GE's Distributed Power business also announced today that its trailer-mounted, mobile aeroderivative gas turbines have been chosen to help the General Electricity Company of Libya (GECOL) meet the country's growing power needs, with two of the units having been installed and commissioned within six weeks after site selection. This fast-track, $135M project includes four of GE's TM2500+ units, which will provide more than 100 megawatts (MW) of power for upcoming summer peak needs by expanding the Zawia and W. Tripoli power plants.

Strong regional footprint
GE's Distributed Power solutions already are being deployed across several key industries and oil and gas majors in the MENA region. Offering a power range of 16 megawatts (MW) to 100 MW, GE's aeroderivative turbines are used at Abu Dhabi Gas Industries (GASCO) and Zakum Development Company (ZADCO) in the UAE; at Sonelgaz in Algeria; and Tahrir Petrochemical Industries Company in Egypt. Among others, major contracts for these turbines include contracts with the Iraqi Ministry of Electricity and Kuwait Oil Company. Derived from the world's most advanced aircraft engines, the aeroderivative turbines run on a variety of fuels and emissions technologies including liquids and gas.
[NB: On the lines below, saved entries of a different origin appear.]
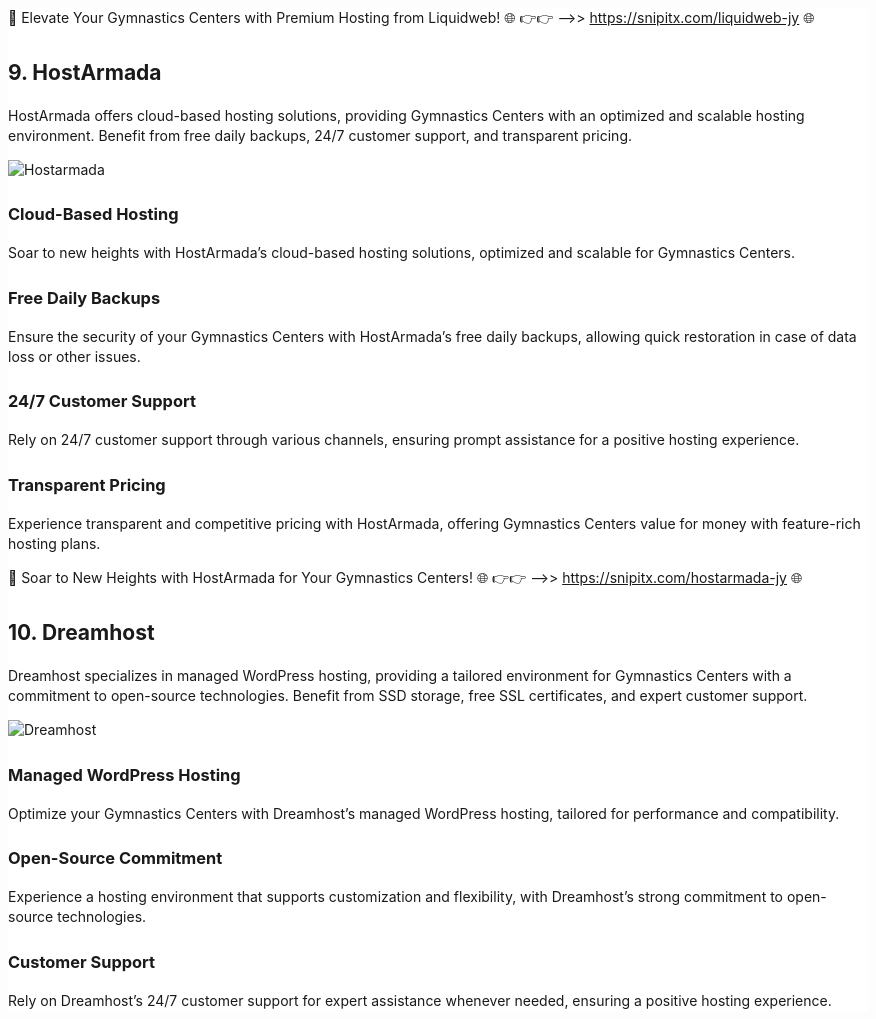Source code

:🚀 Elevate Your Gymnastics Centers with Premium Hosting from Liquidweb! 🌐
👉👉 -->> https://snipitx.com/liquidweb-jy 🌐

## 9. HostArmada

HostArmada offers cloud-based hosting solutions, providing Gymnastics Centers with an optimized and scalable hosting environment. Benefit from free daily backups, 24/7 customer support, and transparent pricing.

![Hostarmada](https://i.imgur.com/KFbdf3o.jpeg "Hostarmada Hosting")

### Cloud-Based Hosting
Soar to new heights with HostArmada’s cloud-based hosting solutions, optimized and scalable for Gymnastics Centers.

### Free Daily Backups
Ensure the security of your Gymnastics Centers with HostArmada’s free daily backups, allowing quick restoration in case of data loss or other issues.

### 24/7 Customer Support
Rely on 24/7 customer support through various channels, ensuring prompt assistance for a positive hosting experience.

### Transparent Pricing
Experience transparent and competitive pricing with HostArmada, offering Gymnastics Centers value for money with feature-rich hosting plans.

🚀 Soar to New Heights with HostArmada for Your Gymnastics Centers! 🌐
👉👉 -->> https://snipitx.com/hostarmada-jy 🌐

## 10. Dreamhost

Dreamhost specializes in managed WordPress hosting, providing a tailored environment for Gymnastics Centers with a commitment to open-source technologies. Benefit from SSD storage, free SSL certificates, and expert customer support.

![Dreamhost](https://i.imgur.com/rXIg8ip.jpeg "Dreamhost Hosting")

### Managed WordPress Hosting
Optimize your Gymnastics Centers with Dreamhost’s managed WordPress hosting, tailored for performance and compatibility.

### Open-Source Commitment
Experience a hosting environment that supports customization and flexibility, with Dreamhost’s strong commitment to open-source technologies.

### Customer Support
Rely on Dreamhost’s 24/7 customer support for expert assistance whenever needed, ensuring a positive hosting experience.
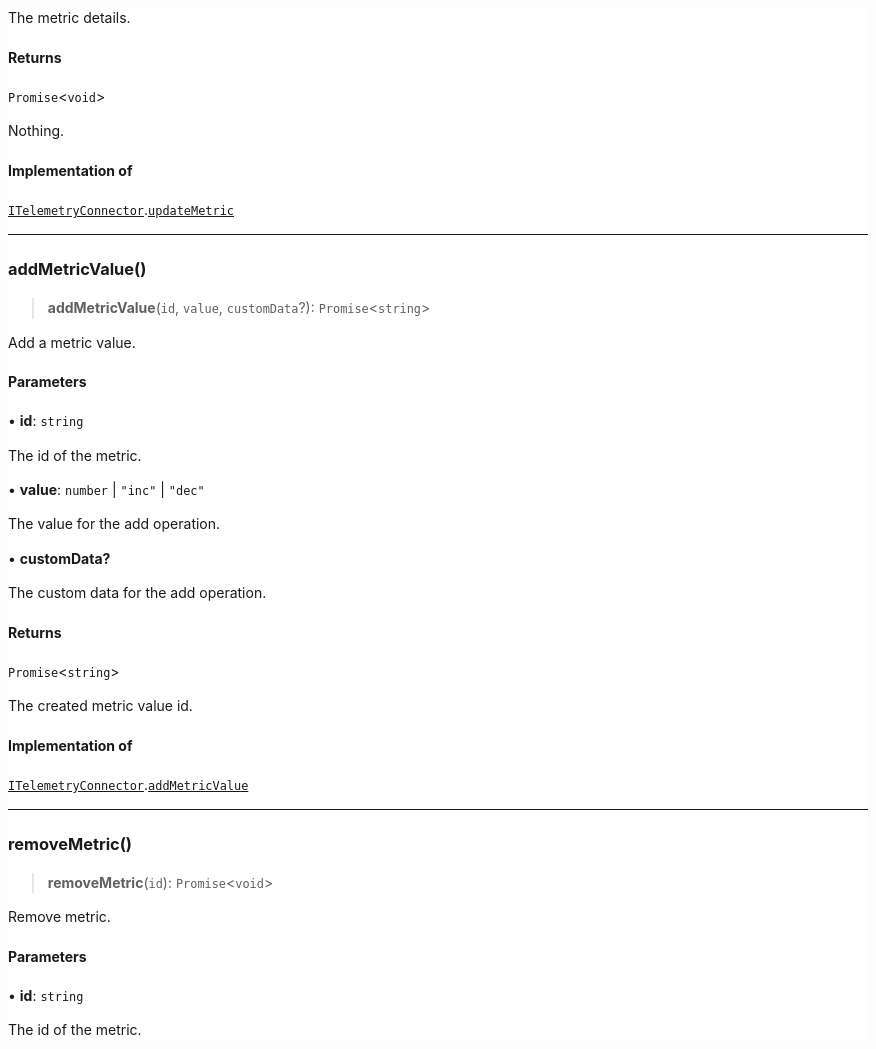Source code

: The metric details.

#### Returns

`Promise`\<`void`\>

Nothing.

#### Implementation of

[`ITelemetryConnector`](../interfaces/ITelemetryConnector.md).[`updateMetric`](../interfaces/ITelemetryConnector.md#updatemetric)

***

### addMetricValue()

> **addMetricValue**(`id`, `value`, `customData`?): `Promise`\<`string`\>

Add a metric value.

#### Parameters

• **id**: `string`

The id of the metric.

• **value**: `number` \| `"inc"` \| `"dec"`

The value for the add operation.

• **customData?**

The custom data for the add operation.

#### Returns

`Promise`\<`string`\>

The created metric value id.

#### Implementation of

[`ITelemetryConnector`](../interfaces/ITelemetryConnector.md).[`addMetricValue`](../interfaces/ITelemetryConnector.md#addmetricvalue)

***

### removeMetric()

> **removeMetric**(`id`): `Promise`\<`void`\>

Remove metric.

#### Parameters

• **id**: `string`

The id of the metric.
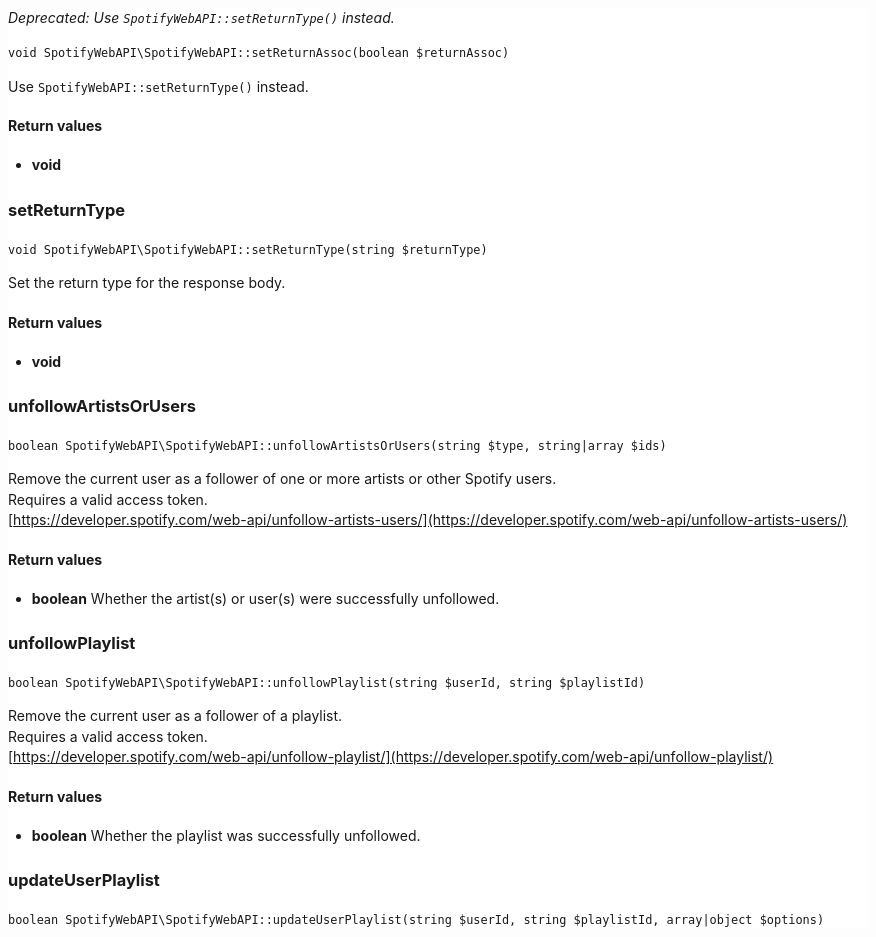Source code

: _Deprecated: Use `SpotifyWebAPI::setReturnType()` instead._

    void SpotifyWebAPI\SpotifyWebAPI::setReturnAssoc(boolean $returnAssoc)

Use `SpotifyWebAPI::setReturnType()` instead.


#### Return values
* **void** 



### setReturnType


    void SpotifyWebAPI\SpotifyWebAPI::setReturnType(string $returnType)

Set the return type for the response body.


#### Return values
* **void** 



### unfollowArtistsOrUsers


    boolean SpotifyWebAPI\SpotifyWebAPI::unfollowArtistsOrUsers(string $type, string|array $ids)

Remove the current user as a follower of one or more artists or other Spotify users.<br>
Requires a valid access token.<br>
[https://developer.spotify.com/web-api/unfollow-artists-users/](https://developer.spotify.com/web-api/unfollow-artists-users/)


#### Return values
* **boolean** Whether the artist(s) or user(s) were successfully unfollowed.



### unfollowPlaylist


    boolean SpotifyWebAPI\SpotifyWebAPI::unfollowPlaylist(string $userId, string $playlistId)

Remove the current user as a follower of a playlist.<br>
Requires a valid access token.<br>
[https://developer.spotify.com/web-api/unfollow-playlist/](https://developer.spotify.com/web-api/unfollow-playlist/)


#### Return values
* **boolean** Whether the playlist was successfully unfollowed.



### updateUserPlaylist


    boolean SpotifyWebAPI\SpotifyWebAPI::updateUserPlaylist(string $userId, string $playlistId, array|object $options)
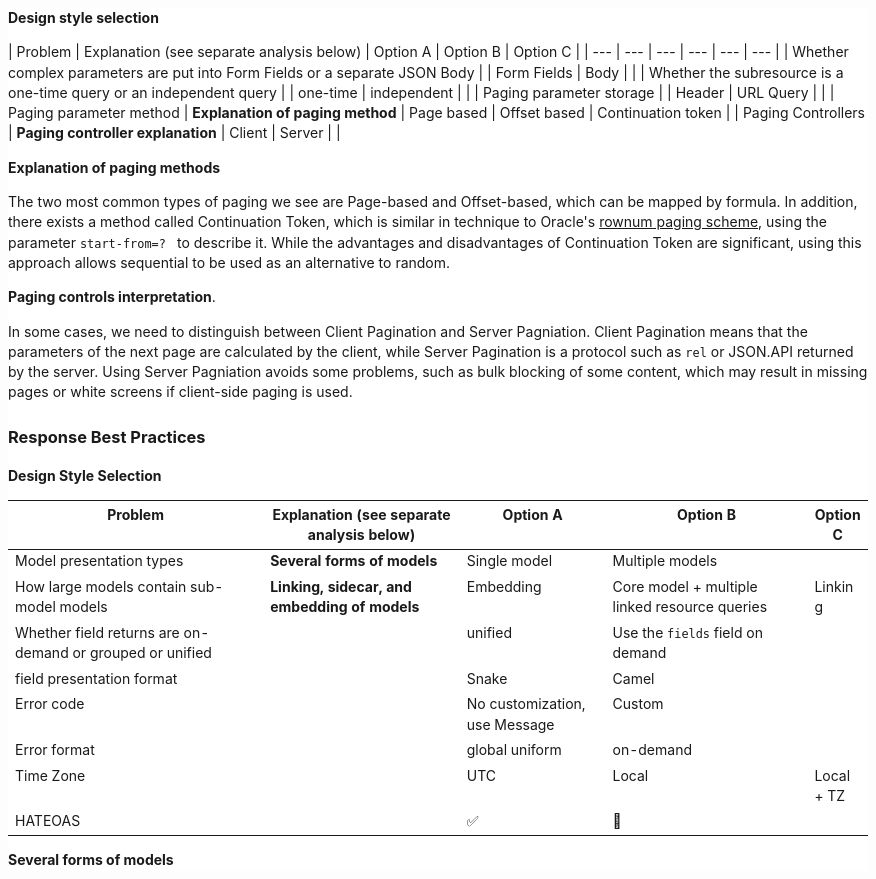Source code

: **Design style selection**

| Problem                                                                     | Explanation (see separate analysis below) | Option A    | Option B     | Option C           |
| ---                                                                         | ---                                       | ---         | ---          | ---                | --- |
| Whether complex parameters are put into Form Fields or a separate JSON Body |                                           | Form Fields | Body         |                    |
| Whether the subresource is a one-time query or an independent query         |                                           | one-time    | independent  |                    |
| Paging parameter storage                                                    |                                           | Header      | URL Query    |                    |
| Paging parameter method                                                     | **Explanation of paging method**          | Page based  | Offset based | Continuation token |
| Paging Controllers                                                          | **Paging controller explanation**         | Client      | Server       |                    |

**Explanation of paging methods**

The two most common types of paging we see are Page-based and Offset-based, which can be mapped by formula.
In addition, there exists a method called Continuation Token, which is similar in technique to Oracle's
[rownum paging scheme](https://stackoverflow.com/questions/241622/paging-with-oracle), using the parameter `start-from=? ` to describe it.
While the advantages and disadvantages of Continuation Token are significant, using this approach allows sequential to be used as an alternative to random.

**Paging controls interpretation**.

In some cases, we need to distinguish between Client Pagination and Server Pagniation.
Client Pagination means that the parameters of the next page are calculated by the client, while Server Pagination is a protocol such as `rel` or JSON.API returned by the server.
Using Server Pagniation avoids some problems, such as bulk blocking of some content, which may result in missing pages or white screens if client-side paging is used.


### Response Best Practices

**Design Style Selection**

| Problem                                                   | Explanation (see separate analysis below)     | Option A                      | Option B                                      | Option C   |
| ---                                                       | ---                                           | ---                           | ---                                           | ---        |
| Model presentation types                                  | **Several forms of models**                   | Single model                  | Multiple models                               |            |
| How large models contain sub-model models                 | **Linking, sidecar, and embedding of models** | Embedding                     | Core model + multiple linked resource queries | Linking    |
| Whether field returns are on-demand or grouped or unified |                                               | unified                       | Use the `fields` field on demand              |            |
| field presentation format                                 |                                               | Snake                         | Camel                                         |            |
| Error code                                                |                                               | No customization, use Message | Custom                                        |            |
| Error format                                              |                                               | global uniform                | on-demand                                     |            |
| Time Zone                                                 |                                               | UTC                           | Local                                         | Local + TZ |
| HATEOAS                                                   |                                               | ✅                            | 🚫                                            |            |

**Several forms of models**
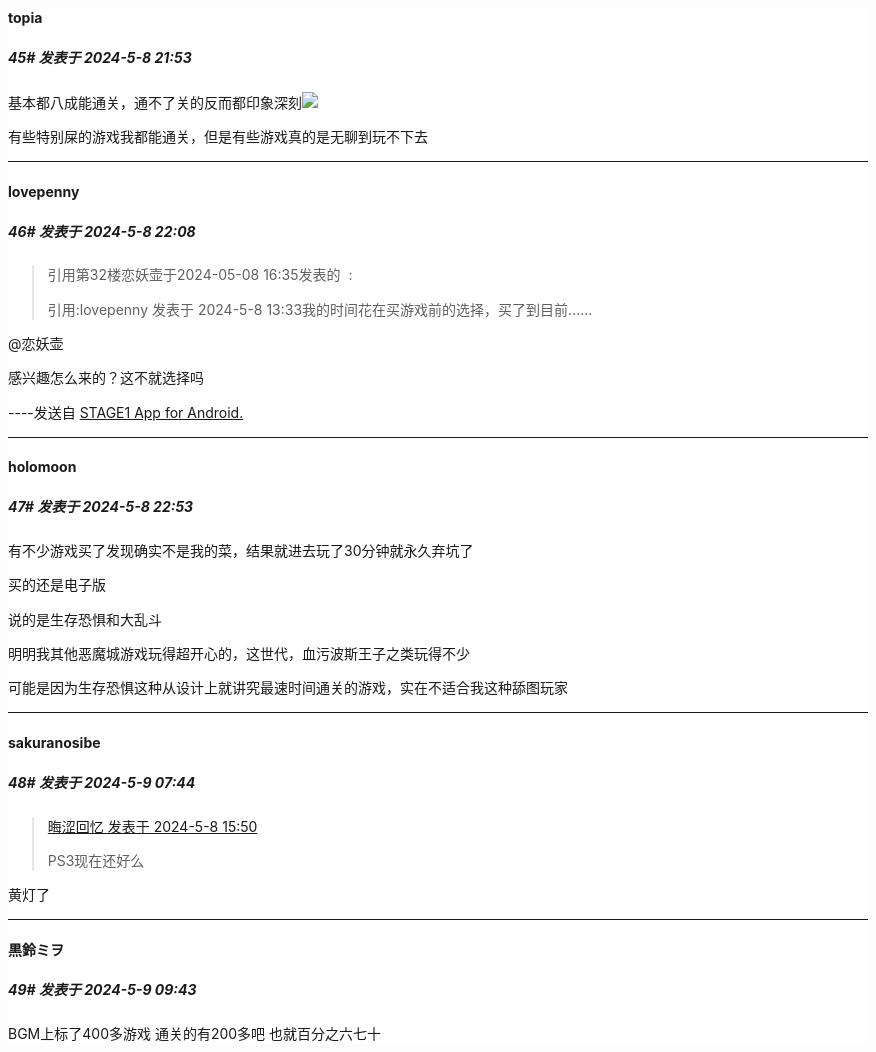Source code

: ####  topia  
##### 45#       发表于 2024-5-8 21:53

基本都八成能通关，通不了关的反而都印象深刻<img src="https://static.saraba1st.com/image/smiley/face2017/001.png" referrerpolicy="no-referrer">

有些特别屎的游戏我都能通关，但是有些游戏真的是无聊到玩不下去


*****

####  lovepenny  
##### 46#       发表于 2024-5-8 22:08

<blockquote>引用第32楼恋妖壶于2024-05-08 16:35发表的  :

引用:lovepenny 发表于 2024-5-8 13:33我的时间花在买游戏前的选择，买了到目前......</blockquote>
@恋妖壶

感兴趣怎么来的？这不就选择吗

----发送自 [STAGE1 App for Android.](http://stage1.5j4m.com/?1.37)


*****

####  holomoon  
##### 47#       发表于 2024-5-8 22:53

有不少游戏买了发现确实不是我的菜，结果就进去玩了30分钟就永久弃坑了

买的还是电子版

说的是生存恐惧和大乱斗

明明我其他恶魔城游戏玩得超开心的，这世代，血污波斯王子之类玩得不少

可能是因为生存恐惧这种从设计上就讲究最速时间通关的游戏，实在不适合我这种舔图玩家


*****

####  sakuranosibe  
##### 48#       发表于 2024-5-9 07:44

<blockquote><a href="httphttps://bbs.saraba1st.com/2b/forum.php?mod=redirect&amp;goto=findpost&amp;pid=64852811&amp;ptid=2182940" target="_blank">晦涩回忆 发表于 2024-5-8 15:50</a>

PS3现在还好么</blockquote>
黄灯了


*****

####  黒鈴ミヲ  
##### 49#       发表于 2024-5-9 09:43

BGM上标了400多游戏 通关的有200多吧 也就百分之六七十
Offering a power range of 250 KW to 10 MW, GE's Jenbacher gas engines, which offer fuel flexibility to run on natural gas or other gases, are currently employed in landfill-to-energy projects in the UAE, Saudi Arabia and Lebanon. The Jenbacher project in the UAE is for Dubai Municipality at the Al Qusais landfill site, which generates 1 MW (1,000 kW) of power used to operate the high-efficiency gas conversion and flare equipment installed at the site. In Saudi Arabia, six Jenbacher gas engines are used to generate energy to operate a paper mill in Al Obaikan. In Lebanon, Jenbacher engines have been installed in the Bekaa Valley area (Baalbek) and the South (Saida and Tyre) region. The company also is providing the energy-efficient Jenbacher engines for the country's first landfill gas-to-energy project in Naameh, set to generate 20 MW of power annually.

GE's Waukesha gas engines, currently deployed at Kuwait Oil Company, can power a power range of 100 kW to 3.6 MW. They offer critical oilfield power generation, gas compression and mechanical drive applications and are known for durability, reliability and performance, even in harsh environments. More than 19,000 Waukesha engines are operating in over 100 countries today and are ideally placed for difficult applications with extremely variable power load.

Distributed power has become increasingly popular in countries that are seeking more reliable, efficient energy options near the point of use---on or off the grid. According to a report by GE, distributed power will grow 40 percent faster than global electricity demand between now and 2020. More communities and businesses are installing distributed power technologies to improve access to electricity in remote areas with poor or non-existent electric grids.

In both developing and developed economies, industry is using distributed power to improve industrial and residential energy efficiency and ensure they have emergency power in the event of natural disasters and other unplanned outages. At the same time, the oil and gas industry relies heavily on on-site power to provide electricity to remote operations as well as mechanical power to pump and compress gas.